Dr. Patrick Carnes, who designed the Golden Valley Health Center's Sexual Dependency Unit, is one of the most knowledgeable people in America on sexual addiction, and he has this to say: "The more we learn about sexual addiction, the more we realize the need to broaden our understanding of addictions and how they interrelate."

What does he mean? In our times, multiple addictions are the rule rather than the exception. And when we stop one addiction we usually shift our energy to another one that may not be as severe at first. Then it escalates.

It's common in recovery from alcoholism for people to make up for the absence of alcohol, their drug of choice, by turning to more gambling, sex, compulsive shopping, overeating, excessive caffeine consumption, and just about every other addictive behavior.

When it comes to treating addictions, Carnes notes, "We are very naive about treating illnesses that move back and forth...treatment centers must develop means of addressing the interactive dynamics of multiple addiction."

The ordinary person needs to be more understanding too. If one of our loved ones contracts sexual addiction we ought to provide the same level of compassion we offer to overeaters, workaholics and alcoholics. Addiction is an equal opportunity situation, even though some of the specifics may differ. .       

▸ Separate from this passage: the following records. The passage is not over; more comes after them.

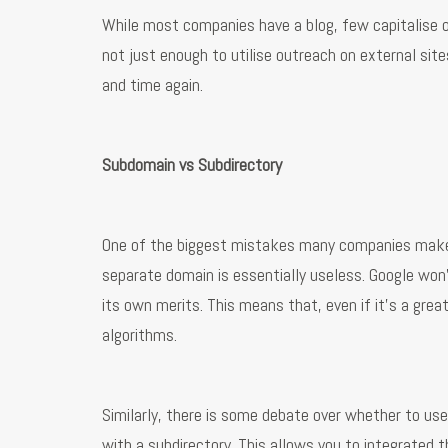
While most companies have a blog, few capitalise o
not just enough to utilise outreach on external si
and time again.
Subdomain vs Subdirectory
One of the biggest mistakes many companies make is
separate domain is essentially useless. Google won’
its own merits. This means that, even if it’s a grea
algorithms.
Similarly, there is some debate over whether to us
with a subdirectory. This allows you to integrated t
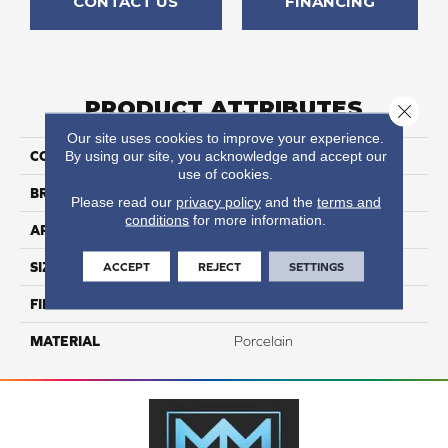
CONTACT US
FINANCING
PRODUCT ATTRIBUTES
Close 
Our site uses cookies to improve your experience.
By using our site, you acknowledge and accept our
COLLECTION
Azuma 2.0
use of cookies.
BRAND
Happy Floors
Please read our
privacy policy
and the
terms and
conditions
for more information.
APPLICATION
Residential, Commercial
ACCEPT
REJECT
SETTINGS
SIZE
48x48
FINISH COATING
Natural
MATERIAL
Porcelain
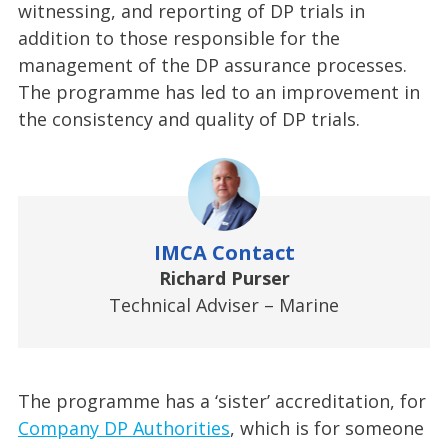
witnessing, and reporting of DP trials in
addition to those responsible for the
management of the DP assurance processes.
The programme has led to an improvement in
the consistency and quality of DP trials.
IMCA Contact
Richard Purser
Technical Adviser – Marine
The programme has a ‘sister’ accreditation, for
Company DP Authorities
, which is for someone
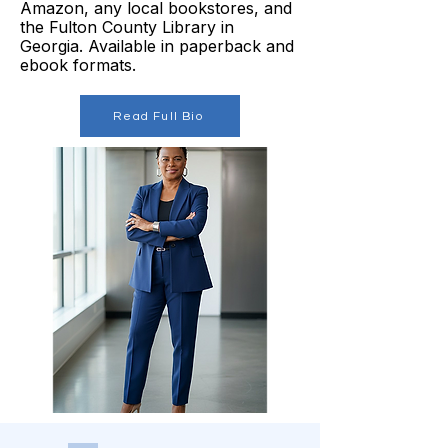
Amazon, any local bookstores, and
the Fulton County Library in
Georgia. Available in paperback and
ebook formats.
Read Full Bio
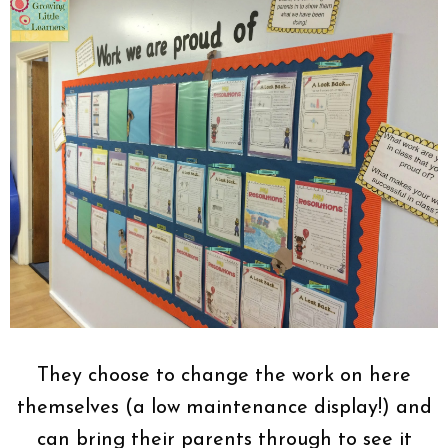
They choose to change the work on here
themselves (a low maintenance display!) and
can bring their parents through to see it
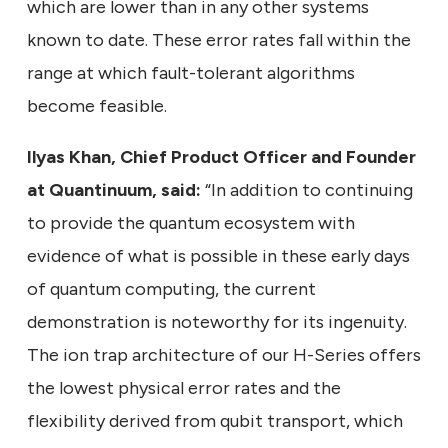
which are lower than in any other systems
known to date. These error rates fall within the
range at which fault-tolerant algorithms
become feasible.
Ilyas Khan, Chief Product Officer and Founder
at Quantinuum, said:
“In addition to continuing
to provide the quantum ecosystem with
evidence of what is possible in these early days
of quantum computing, the current
demonstration is noteworthy for its ingenuity.
The ion trap architecture of our H-Series offers
the lowest physical error rates and the
flexibility derived from qubit transport, which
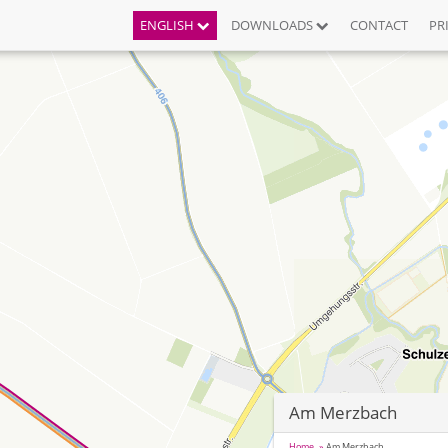
ENGLISH
DOWNLOADS
CONTACT
PR
Am Merzbach
Home
Am Merzbach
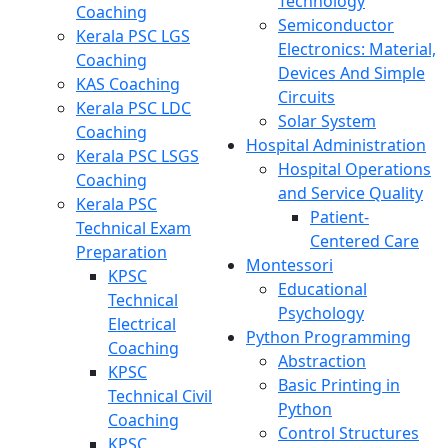
Technology
Coaching
Semiconductor
Kerala PSC LGS
Electronics: Material,
Coaching
Devices And Simple
KAS Coaching
Circuits
Kerala PSC LDC
Solar System
Coaching
Hospital Administration
Kerala PSC LSGS
Hospital Operations
Coaching
and Service Quality
Kerala PSC
Patient-
Technical Exam
Centered Care
Preparation
Montessori
KPSC
Educational
Technical
Psychology
Electrical
Python Programming
Coaching
Abstraction
KPSC
Basic Printing in
Technical Civil
Python
Coaching
Control Structures
KPSC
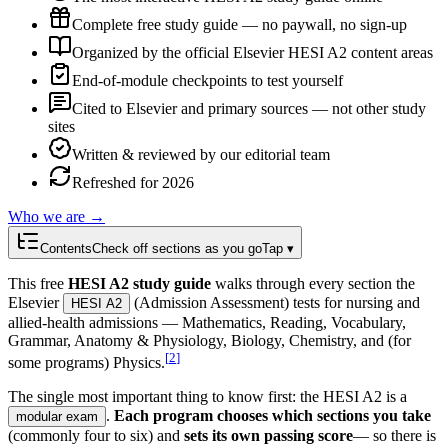
Complete free study guide — no paywall, no sign-up
Organized by the official Elsevier HESI A2 content areas
End-of-module checkpoints to test yourself
Cited to Elsevier and primary sources — not other study
sites
Written & reviewed by our editorial team
Refreshed for 2026
Who we are →
Contents
Check off sections as you go
Tap ▾
This free
HESI A2 study guide
walks through every section the
Elsevier
(Admission Assessment) tests for nursing and
HESI A2
allied-health admissions — Mathematics, Reading, Vocabulary,
Grammar, Anatomy & Physiology, Biology, Chemistry, and (for
[
2
]
some programs) Physics.
The single most important thing to know first: the HESI A2 is a
.
Each program chooses which sections you take
modular exam
(commonly four to six) and
sets its own passing score
— so there is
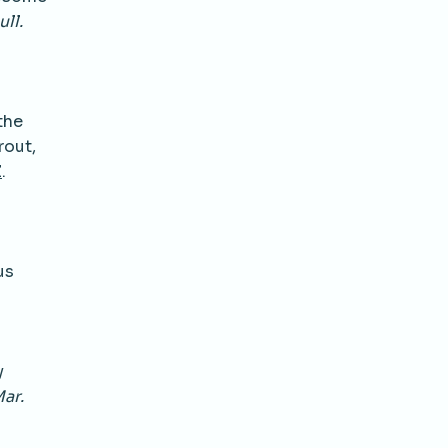
ull.
the
rout,
Z
.
us
y
ar.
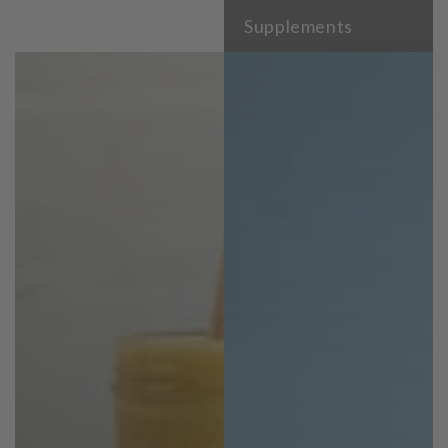
Supplements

Although addiction is addiction, much has been learned about its neurochemistry  recently, notes Carnes. "Whether the addiction is chemical, eating, gambling, or sexual, it taps into the same neurochemistry in one of three major pathways: the arousal addictions, the satisfaction addictions, and the fantasy addictions. Sexual addiction has been called the piece de resistance because it crosses all three neuropath ways."

His classification makes sense, and he differs strongly with the idea that addiction is limited to externally ingested drugs. "Those who rely upon the presence of an externally ingested drug to define an addiction do not comprehend the large body of evidence in the field of addiction logy that shows this to be absolutely untrue."

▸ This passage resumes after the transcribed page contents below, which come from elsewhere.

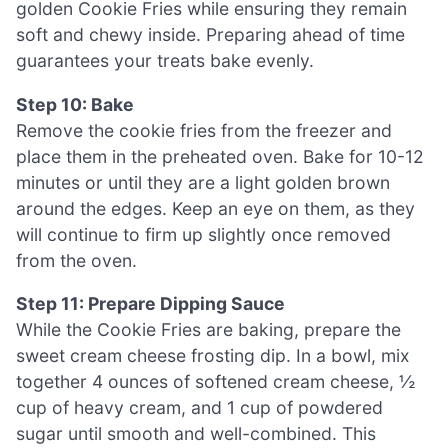
golden Cookie Fries while ensuring they remain
soft and chewy inside. Preparing ahead of time
guarantees your treats bake evenly.
Step 10: Bake
Remove the cookie fries from the freezer and
place them in the preheated oven. Bake for 10-12
minutes or until they are a light golden brown
around the edges. Keep an eye on them, as they
will continue to firm up slightly once removed
from the oven.
Step 11: Prepare Dipping Sauce
While the Cookie Fries are baking, prepare the
sweet cream cheese frosting dip. In a bowl, mix
together 4 ounces of softened cream cheese, ½
cup of heavy cream, and 1 cup of powdered
sugar until smooth and well-combined. This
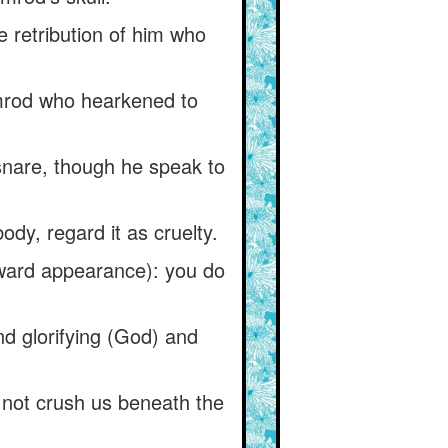
 retribution of him who
mrod who hearkened to
 snare, though he speak to
ody, regard it as cruelty.
tward appearance): you do
nd glorifying (God) and
 not crush us beneath the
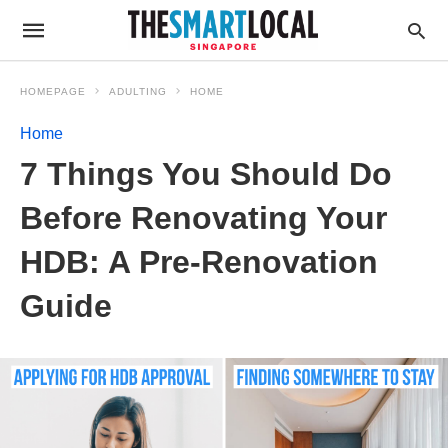
HOMEPAGE
ADULTING
HOME
Home
7 Things You Should Do
Before Renovating Your
HDB: A Pre-Renovation
Guide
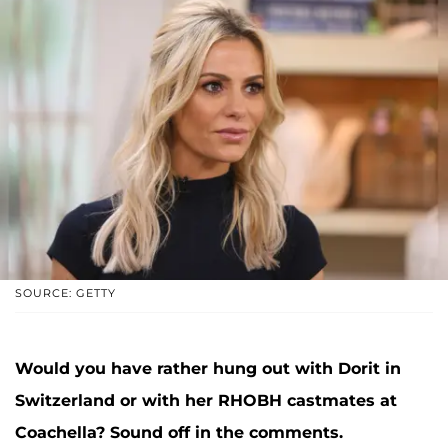
SOURCE: GETTY
Would you have rather hung out with Dorit in
Switzerland or with her RHOBH castmates at
Coachella? Sound off in the comments.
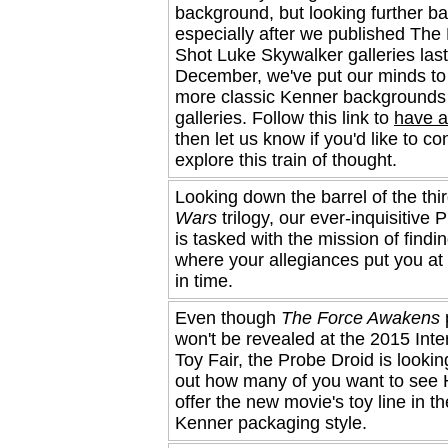
background, but looking further ba
especially after we published Th
Shot Luke Skywalker galleries last
December, we've put our minds to 
more classic Kenner backgrounds 
galleries. Follow this link to
have a
then let us know if you'd like to co
explore this train of thought.
Looking down the barrel of the thi
Wars
trilogy, our ever-inquisitive 
is tasked with the mission of findi
where your allegiances put you at 
in time.
Even though
The Force Awakens
won't be revealed at the 2015 Inte
Toy Fair, the Probe Droid is looking
out how many of you want to see
offer the new movie's toy line in th
Kenner packaging style.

In simple terms, our brain is an electrochemical factory which can be altered in many different ways. Every athlete knows this. Every excitement junkie knows this. Every gambler knows this. And every sex addict knows this.

Our brain chemistry is responsive to each action we perform and every thought we have. It's responsive to each feeling and sensation that comes our way. And our brain chemistry is usually struggling to help us maintain our balance. It warns us when we are excessive or too inactive, by sending us signals like dizziness, nausea,  headaches, chest pains, and an amazing range of symptoms both physical and psychological.

What comes first? The addiction? Or a genetic predisposition in the brain? For some people it may be genetic. For others the brain chemistry is simply responding to excessive behavior and changing its own wiring. For many, it's a combination of the two.

This is a bit like the old nature versus nurture battle in psychology. Which one can be proven? Which one is true? Let's choose the middle course and avoid the extremes.

Basically, the tendency to become dependent comes with the human condition. Why shouldn't it arise as easily in our sexual behavior as in our drinking behavior?

Regardless of the scientific theories, the real problem is that every addiction damages our relationships to self, others, and God. So addiction has to be dealt with because creating healthy relationships should be our top priority.